▸ **Prompt 1**
Decide whether each statement below agrees with the text on biochar. Answer yes or no, and quote the words of the text that decide it.
(a) Cation exchange capacity was higher in biochar produced at lower temperature.
(b) The poultry litter biochar conserved a larger share of its N than the pine chip biochar.
(c) Pyrolysis temperature had the greatest influence on key agricultural characteristics in this study.
▸ **Prompt 2**
Extend the text on biochar past its final sentence with a few more sentences in the same style.
--- Text for analysis Enclosed Below ---
The C content of the biochar ranged from 40% in the poultry litter (PL) biochar to 78% in the pine chip (PC) biochar. The total and Mehlich I extractable nutrient concentrations in the biochar were strongly influenced by feedstock. Feedstock nutrients (P, K, Ca, Mg) were concentrated in the biochar and were significantly higher in the biochars produced at 500°C. A large proportion of N was conserved in the biochar, ranging from 27.4% in the PL biochar to 89.6% in the PC biochar. The amount of N conserved was inversely proportional to the feedstock N concentration. The cation exchange capacity was significantly higher in biochar produced at lower temperature. The results indicate that, depending on feedstock, some biochars have potential to serve as nutrient sources as well as sequester C.
Introduction:
… There are several lines of evidence that charcoal plays an important role in soil fertility. Charcoal has been identified as an important soil constituent in fertile Chernozems (Schmitdt et al., 1999) and in anthropogenic enriched dark soil (Terra Preta) found throughout the lowland portion of the Amazon Basin (Glaser et al., 2000). Research on tropical soils indicates that charcoal amendments can increase and sustain soil fertility (Steiner et al., 2007). The beneficial effects appear to be related to alterations in soil physical, chemical, and biological properties, such as reduced acidity (Topoliantz et al., 2005), increased cation exchange capacity (CEC) (Cheng et al., 2008; Liang et al., 2006), enhanced nitrogen (N) retention (Lehmann et al., 2003; Steiner et al., 2008b), increased microbiological activity (Steiner et al., 2008a), and increased mycorrhizal associations (Warnock et al., 2007). …
Charcoals produced from wildfire or traditional charcoal production may have different chemical and physical characteristics from pyrolytic biochars created under specific conditions for energy production. …
After forest fires, on average, only 3% of the N in the biomass is found in ash, which contains black carbon or biochar (Giardina et al., 2000). …
Studies of wildfire effects on biomass composition indicate that N begins to volatilize at 200°C, and above 500°C half of the N in organic matter is lost to the atmosphere. …
Conclusions:
Pyrolytic biochar has the potential to be used in agricultural production to sequester carbon and serve as a fertilizer. Although pyrolysis conditions are known to affect the chemical and physical characteristics of biochar, at the relatively low pyrolysis temperatures used in this study, feedstock characteristics had the greatest influence on key agricultural characteristics. Carbon concentrations in the biochars decreased with increasing mineral content of the feedstock. Little DC was leachable from the fresh biochar. A high proportion of the feedstock N was conserved in the biochar; however, the N may not be plant available. Nutrients such as P, K, and Ca are extractable with a weak double acid extractant and may be plant available.
--- End of Enclosed Text for analysis ---
--- Information shown Enclosed Below ---
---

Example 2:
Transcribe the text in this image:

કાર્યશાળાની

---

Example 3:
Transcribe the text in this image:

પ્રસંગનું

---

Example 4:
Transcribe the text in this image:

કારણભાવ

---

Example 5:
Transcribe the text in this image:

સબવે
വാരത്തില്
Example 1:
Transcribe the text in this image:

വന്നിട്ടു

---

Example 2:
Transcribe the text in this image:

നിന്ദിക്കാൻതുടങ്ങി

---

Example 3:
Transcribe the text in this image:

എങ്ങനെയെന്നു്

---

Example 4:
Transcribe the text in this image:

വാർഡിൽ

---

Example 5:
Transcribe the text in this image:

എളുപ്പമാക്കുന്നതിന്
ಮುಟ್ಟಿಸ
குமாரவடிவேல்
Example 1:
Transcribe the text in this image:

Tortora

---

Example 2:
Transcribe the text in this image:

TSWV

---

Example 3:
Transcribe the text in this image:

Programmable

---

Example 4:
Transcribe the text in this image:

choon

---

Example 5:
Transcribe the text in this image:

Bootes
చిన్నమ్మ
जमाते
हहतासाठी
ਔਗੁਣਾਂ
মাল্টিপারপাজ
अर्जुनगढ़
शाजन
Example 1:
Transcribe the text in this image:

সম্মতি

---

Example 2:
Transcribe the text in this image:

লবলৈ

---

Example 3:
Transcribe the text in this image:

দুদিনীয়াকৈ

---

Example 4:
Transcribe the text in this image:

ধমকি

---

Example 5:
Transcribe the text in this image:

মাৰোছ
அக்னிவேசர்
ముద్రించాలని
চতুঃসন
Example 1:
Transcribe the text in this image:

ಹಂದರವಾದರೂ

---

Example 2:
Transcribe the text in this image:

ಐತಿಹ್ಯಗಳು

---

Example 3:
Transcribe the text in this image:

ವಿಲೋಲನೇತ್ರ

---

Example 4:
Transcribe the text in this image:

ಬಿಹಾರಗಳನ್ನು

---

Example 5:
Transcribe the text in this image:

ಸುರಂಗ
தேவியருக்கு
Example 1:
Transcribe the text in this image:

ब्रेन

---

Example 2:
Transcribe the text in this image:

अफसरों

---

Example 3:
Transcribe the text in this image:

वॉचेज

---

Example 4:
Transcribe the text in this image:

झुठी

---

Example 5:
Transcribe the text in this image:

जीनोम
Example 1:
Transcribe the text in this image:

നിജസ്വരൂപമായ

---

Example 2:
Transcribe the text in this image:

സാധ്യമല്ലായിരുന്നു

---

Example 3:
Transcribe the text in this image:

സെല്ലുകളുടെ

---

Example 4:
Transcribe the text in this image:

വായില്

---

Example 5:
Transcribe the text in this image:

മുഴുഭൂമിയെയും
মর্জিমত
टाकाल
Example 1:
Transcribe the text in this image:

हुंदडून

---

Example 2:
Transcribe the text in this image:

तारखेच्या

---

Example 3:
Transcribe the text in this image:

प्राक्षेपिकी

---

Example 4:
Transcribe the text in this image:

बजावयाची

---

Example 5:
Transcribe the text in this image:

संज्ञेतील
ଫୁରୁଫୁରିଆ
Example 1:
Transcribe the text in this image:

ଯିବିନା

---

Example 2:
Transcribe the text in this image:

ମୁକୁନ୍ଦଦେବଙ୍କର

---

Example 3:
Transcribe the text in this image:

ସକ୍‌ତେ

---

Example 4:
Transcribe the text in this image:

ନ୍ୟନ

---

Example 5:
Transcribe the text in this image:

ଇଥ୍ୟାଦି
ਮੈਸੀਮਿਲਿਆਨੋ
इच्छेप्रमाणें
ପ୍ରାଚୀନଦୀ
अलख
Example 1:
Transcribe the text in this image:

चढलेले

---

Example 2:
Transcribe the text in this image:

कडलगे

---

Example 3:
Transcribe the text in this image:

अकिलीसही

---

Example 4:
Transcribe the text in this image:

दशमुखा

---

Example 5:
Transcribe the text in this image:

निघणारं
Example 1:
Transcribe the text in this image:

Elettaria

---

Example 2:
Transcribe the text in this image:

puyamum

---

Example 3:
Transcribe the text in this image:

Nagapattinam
--- End of Enclosed Information shown ---
▸ **Written answer 1**
(a) Yes: "The cation exchange capacity was significantly higher in biochar produced at lower temperature."
(b) No: "ranging from 27.4% in the PL biochar to 89.6% in the PC biochar."
(c) No: "feedstock characteristics had the greatest influence on key agricultural characteristics."

▸ **Written answer 2**
The higher pyrolysis temperature increased nutrient concentrations, except for N, but decreased CEC. Recent literature has shown that natural long-term oxidation of biochar in the soil increases the amount of negative charges on the biochar surface (Cheng et al., 2008). Development and optimization of pyrolysis and post-production treatments to increase CEC or available nutrients is important in order to increase the immediate benefits of biochar applications in agriculture.